Now it may sound ridiculous to point out what should be the obvious theme — teaching is always about the kids, right? — but sometimes I think we can get hung up on programs, benchmarks, and what we’ve done before. I’ve done it, and continue to do it, even when I think that I don’t. At the beginning of this year, I was getting very hung up on levels: Grade 1’s need to be at a Level 16 DRA by the end of Grade 1, and how was I going to close the gap when some students were reading at a JK or SK level? I kept trying to start my teaching from where I thought that students “should be,” instead of looking at where “they are.” It was a friend of mine that reminded me of the need to really focus on the kids. Doing so, changed things.

It’s not that we lower expectations. We should always have high expectations of all of our students. And it’s not that we vary things for everyone. All of our students will be at different levels, and that’s okay. With a lot of small group options, we can change our programming to meet our student needs. We can also continue to make changes as students meet with success. I think that this is an important part, and a point that came through very clearly at yesterday’s morning inservice. We need to be constantly assessing our students so that we can see growth, and then make changes based on this growth. And we are professionals: we can analyze our data, look closely at strengths and needs, and determine where to go next. We can talk to our colleagues if we’re unsure. We don’t need to be alone.
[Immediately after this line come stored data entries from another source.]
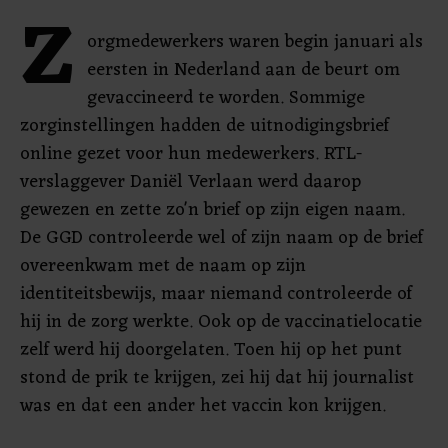
Z
orgmedewerkers waren begin januari als
eersten in Nederland aan de beurt om
gevaccineerd te worden. Sommige
zorginstellingen hadden de uitnodigingsbrief
online gezet voor hun medewerkers. RTL-
verslaggever Daniël Verlaan werd daarop
gewezen en zette zo'n brief op zijn eigen naam.
De GGD controleerde wel of zijn naam op de brief
overeenkwam met de naam op zijn
identiteitsbewijs, maar niemand controleerde of
hij in de zorg werkte. Ook op de vaccinatielocatie
zelf werd hij doorgelaten. Toen hij op het punt
stond de prik te krijgen, zei hij dat hij journalist
was en dat een ander het vaccin kon krijgen.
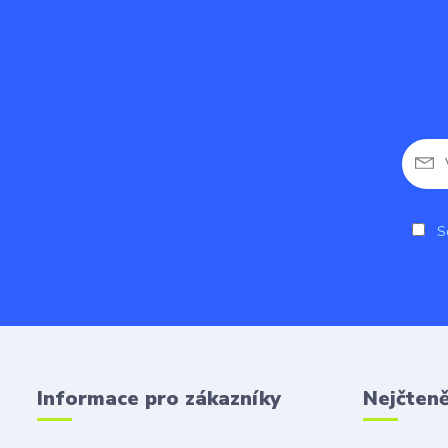
So
Informace pro zákazníky
Nejčteně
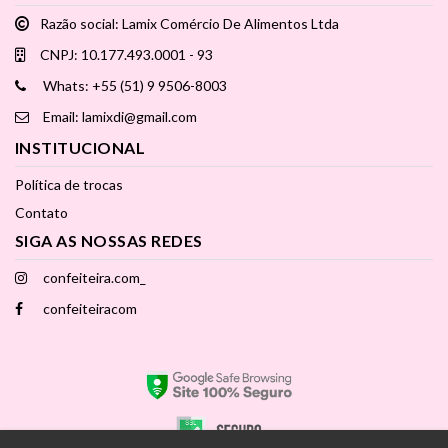
Razão social: Lamix Comércio De Alimentos Ltda
CNPJ: 10.177.493.0001 - 93
Whats: +55 (51) 9 9506-8003
Email: lamixdi@gmail.com
INSTITUCIONAL
Política de trocas
Contato
SIGA AS NOSSAS REDES
confeiteira.com_
confeiteiracom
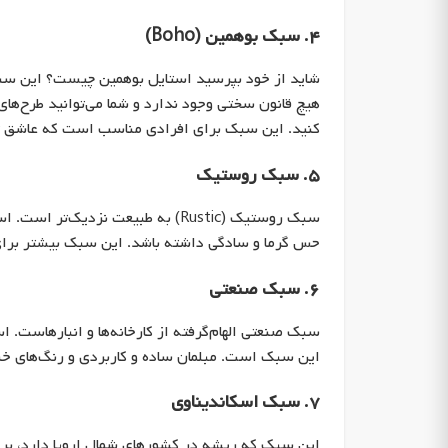
۴. سبک بوهمین (Boho)
شاید از خود بپرسید استایل بوهمین چیست؟ این سبک ب
هیچ قانون سختی وجود ندارد و شما می‌توانید طرح‌های
کنید. این سبک برای افرادی مناسب است که عاشق ت
۵. سبک روستیک
سبک روستیک (Rustic) به طبیعت نزد
حس گرما و سادگی داشته باشد. این سبک بیشتر برای 
۶. سبک صنعتی
سبک صنعتی الهام‌گرفته از کارخانه‌ها و انبارهاست. است
این سبک است. مبلمان ساده و کاربردی و رنگ‌های خنث
۷. سبک اسکاندیناوی
این سبک که ریشه در کشورهای شمال اروپا دارد، بر س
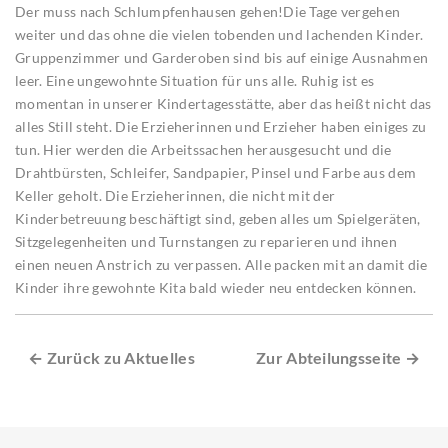
Der muss nach Schlumpfenhausen gehen!Die Tage vergehen
weiter und das ohne die vielen tobenden und lachenden Kinder.
Gruppenzimmer und Garderoben sind bis auf einige Ausnahmen
leer. Eine ungewohnte Situation für uns alle. Ruhig ist es
momentan in unserer Kindertagesstätte, aber das heißt nicht das
alles Still steht. Die Erzieherinnen und Erzieher haben einiges zu
tun. Hier werden die Arbeitssachen herausgesucht und die
Drahtbürsten, Schleifer, Sandpapier, Pinsel und Farbe aus dem
Keller geholt. Die Erzieherinnen, die nicht mit der
Kinderbetreuung beschäftigt sind, geben alles um Spielgeräten,
Sitzgelegenheiten und Turnstangen zu reparieren und ihnen
einen neuen Anstrich zu verpassen. Alle packen mit an damit die
Kinder ihre gewohnte Kita bald wieder neu entdecken können.
← Zurück zu Aktuelles
Zur Abteilungsseite →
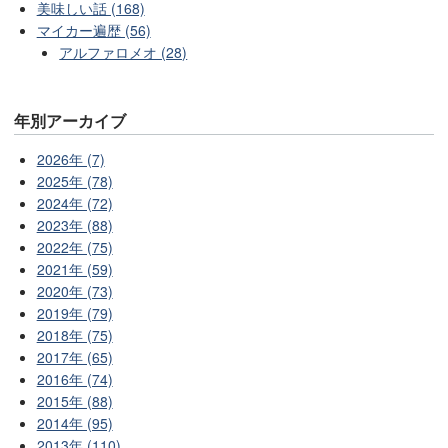
美味しい話 (168)
マイカー遍歴 (56)
アルファロメオ (28)
年別アーカイブ
2026年 (7)
2025年 (78)
2024年 (72)
2023年 (88)
2022年 (75)
2021年 (59)
2020年 (73)
2019年 (79)
2018年 (75)
2017年 (65)
2016年 (74)
2015年 (88)
2014年 (95)
2013年 (110)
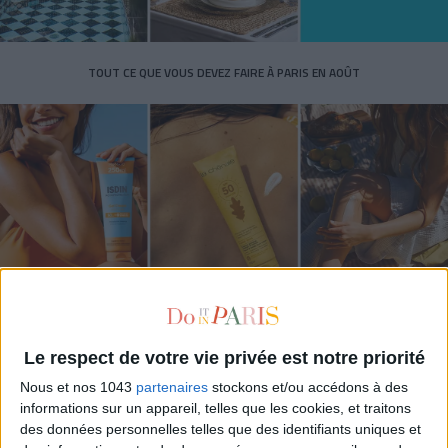
TOUT CE QUE VOUS DEVEZ FAIRE À PARIS EN AOÛT
LES SPF 50 QUI DONNENT ENVIE DE SE TARTINER
Le respect de votre vie privée est notre priorité
Nous et nos 1043
partenaires
stockons et/ou accédons à des
informations sur un appareil, telles que les cookies, et traitons
des données personnelles telles que des identifiants uniques et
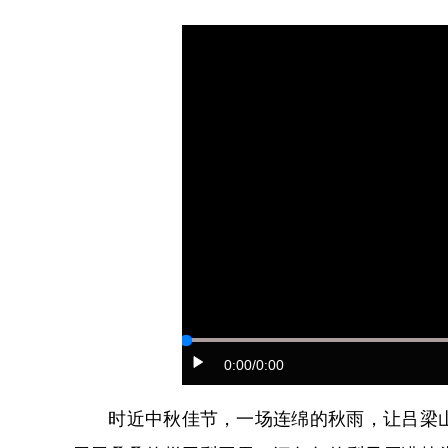
0:00
/0:00
时近中秋佳节，一场连绵的秋雨，让吕梁山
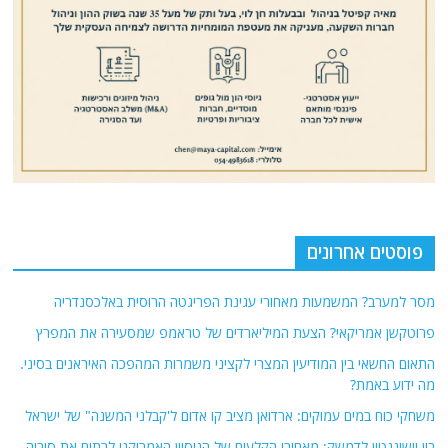
פוסטים אחרונים
מסר למערב? המשמעות מאחורי עגינת הפריגטה הרוסית באלכסנדריה
פרוטקשן אמריקאי? הצעת המיליארדים של טראמפ שמסעירה את המפרץ
התאום החשאי בין המודיעין המצרי לקציני משמרות המהפכה האיראנים בסיני.
מה ידוע באמת?
משחקי כוח במים עמוקים: ארדואן מציב קו אדום ל'קבלני המשנה" של ישראל
בין וושינגטון לדמשק: מאחורי הקלעים של הניסיון האמריקני לרתום את סוריה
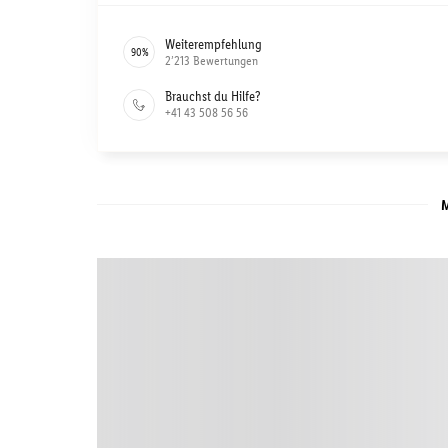
Weiterempfehlung
90
%
2’213
Bewertungen
Brauchst du Hilfe?
+41 43 508 56 56
M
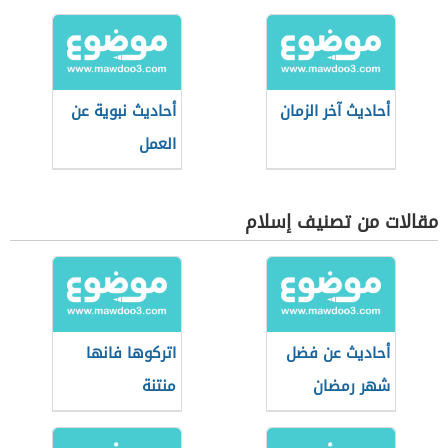
أحاديث آخر الزمان
أحاديث نبوية عن
العمل
مقالات من تصنيف إسلام
أحاديث عن فضل
اتركوها فانها
شهر رمضان
منتنة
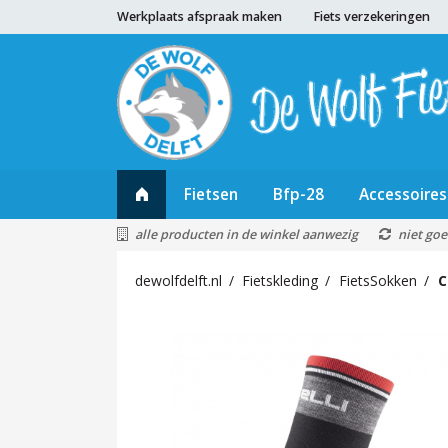
Werkplaats afspraak maken
Fiets verzekeringen
Fietsen
Bfp-28
Accessoires
alle producten in de winkel aanwezig
niet goe
dewolfdelft.nl
Fietskleding
FietsSokken
C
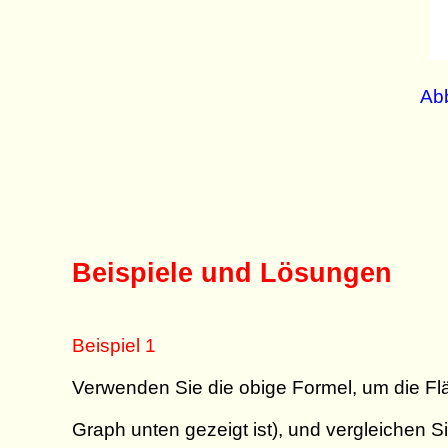
Abb
Beispiele und Lösungen
Beispiel 1
Verwenden Sie die obige Formel, um die Fl
Graph unten gezeigt ist), und vergleichen S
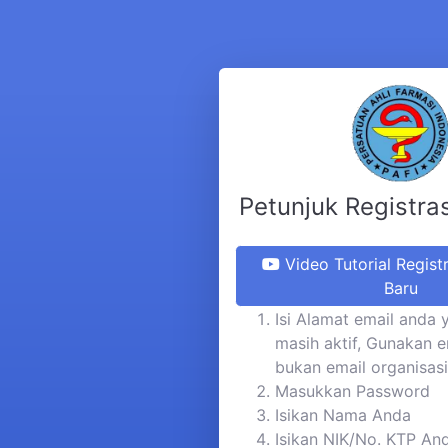
Petunjuk Registra
Video Tutorial Regist
Baru
Isi Alamat email anda 
masih aktif, Gunakan e
bukan email organisasi
Masukkan Password
Isikan Nama Anda
Isikan NIK/No. KTP An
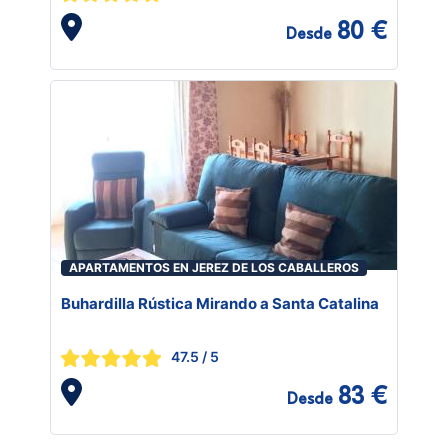
80 €
Desde
APARTAMENTOS EN JEREZ DE LOS CABALLEROS
Buhardilla Rústica Mirando a Santa Catalina
47.5
/ 5
83 €
Desde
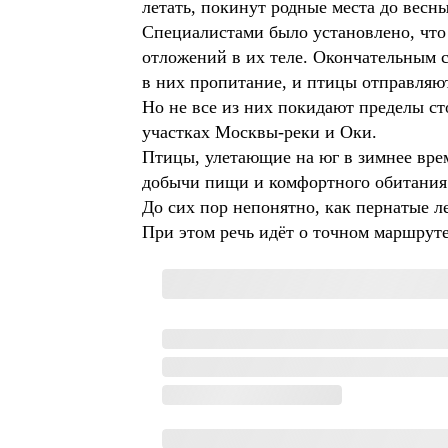
летать, покинут родные места до весны
Специалистами было установлено, что
отложений в их теле. Окончательным 
в них пропитание, и птицы отправляю
Но не все из них покидают пределы ст
участках Москвы-реки и Оки.
Птицы, улетающие на юг в зимнее врем
добычи пищи и комфортного обитания
До сих пор непонятно, как пернатые л
При этом речь идёт о точном маршруте,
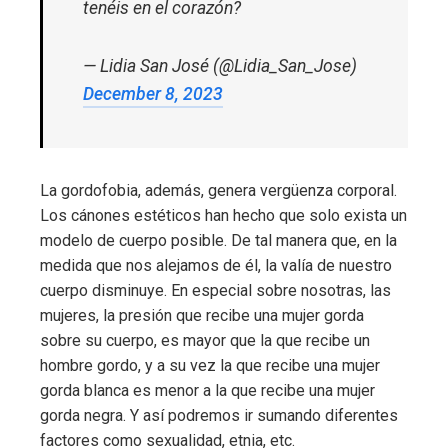
tenéis en el corazón?
— Lidia San José (@Lidia_San_Jose)
December 8, 2023
La gordofobia, además, genera vergüenza corporal.
Los cánones estéticos han hecho que solo exista un
modelo de cuerpo posible. De tal manera que, en la
medida que nos alejamos de él, la valía de nuestro
cuerpo disminuye. En especial sobre nosotras, las
mujeres, la presión que recibe una mujer gorda
sobre su cuerpo, es mayor que la que recibe un
hombre gordo, y a su vez la que recibe una mujer
gorda blanca es menor a la que recibe una mujer
gorda negra. Y así podremos ir sumando diferentes
factores como sexualidad, etnia, etc.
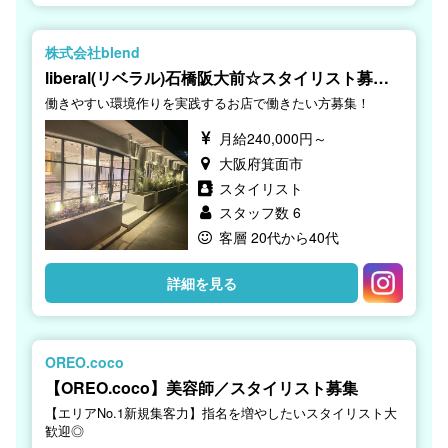
株式会社blend
liberal(リベラル)石橋阪大前☆スタイリスト募
集！
働きやすい環境作りを実践するお店で働きたい方募集！
月給240,000円～
大阪府箕面市
スタイリスト
スタッフ数 6
客層 20代から40代
詳細を見る
OREO.coco
【OREO.coco】美容師／スタイリスト募集
【エリアNo.1新規集客力】指名を増やしたいスタイリスト大
歓迎◎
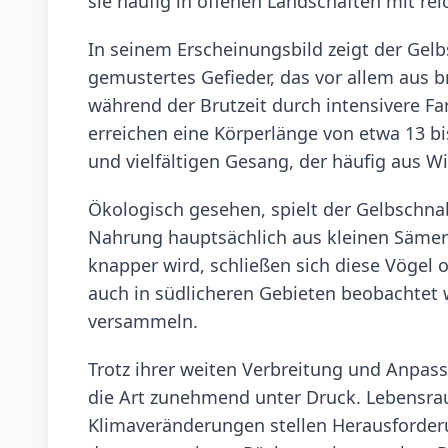
sie häufig in offenen Landschaften mit re
In seinem Erscheinungsbild zeigt der Gelb
gemustertes Gefieder, das vor allem aus 
während der Brutzeit durch intensivere Fa
erreichen eine Körperlänge von etwa 13 b
und vielfältigen Gesang, der häufig aus W
Ökologisch gesehen, spielt der Gelbschnab
Nahrung hauptsächlich aus kleinen Sämer
knapper wird, schließen sich diese Vöge
auch in südlicheren Gebieten beobachtet w
versammeln.
Trotz ihrer weiten Verbreitung und Anpas
die Art zunehmend unter Druck. Lebensrau
Klimaveränderungen stellen Herausforder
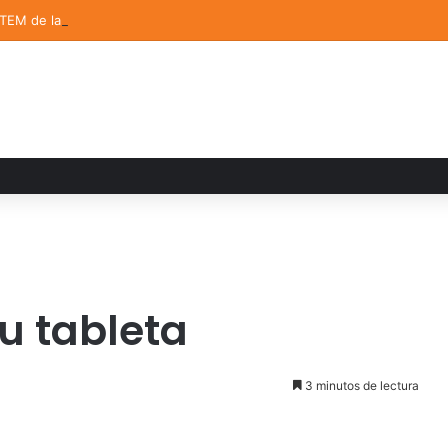
STEM de la UDLAP destacan en el MUTVI 2026
u tableta
3 minutos de lectura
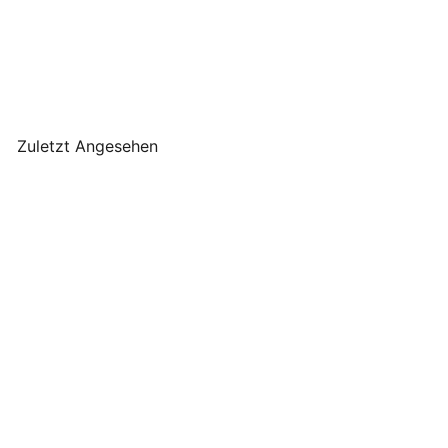
J-Line - Teelichthalter
Relief Glas Weiß Medium
J-Line
€19
90
Zuletzt Angesehen
J-Line - Teelichthalter
Relief Glas Weiß Medium
J-Line
€19
90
But now we’re changing based on what our kids need, and not based on what our schedule or a program dictate.

It’s not that we ignore benchmarks. In fact, they continue to help us with setting goals. I constantly look at how I can get students closer to them, and changes that I can make to meet with more student success. But benchmarks aren’t just about the numbers. They’re about the kids. They’re about the growth that kids have made, and the growth that kids continue to need to make. And they’re about the role that programming can play in this student growth. Again, these are key points from yesterday morning, and good reminders that we really need to know our students.

Inquiry also allows us to get to know our kids better, and plan based on their interests and needs. Expectations are still paramount. I look to the curriculum document often, and I probably always will. But I also observe my students. I get to know about their interests, their strengths, and their needs. And I start making connections between student interests and expectations. I think that these connections are important, and listening to some DECE and Kindergarten teachers talk yesterday, I think that this happens regularly in Full-Day Kindergarten classrooms. We can definitely all learn from FDK!

The big change that I noticed though was during the planning time yesterday afternoon. As I wandered around and talked to different grade teams, I saw curriculum documents open. I didn’t see worksheets. I didn’t see textbooks. I did hear lots of conversations about students, and I did observe a ton of student-centred planning. Many teachers talked about their changes in thinking, planning, and teaching, and it was incredible to be a part of this and see these changes happening. Again, it was all about the kids!

Change is hard. It can make many people uncomfortable. I know. I often feel this way too. But when we embrace this uncomfortable change — especially when taking into consideration our students and their needs — the benefits can be huge. I see this happening. Yesterday showed me that. I’m excited to see where we go from here, but I know that wherever we go, we’ll do so thinking about the students first. How do you get to know your students? How does your classroom program align with their needs? What changes have you made to your program to better meet these needs? I’d love to hear about your experiences!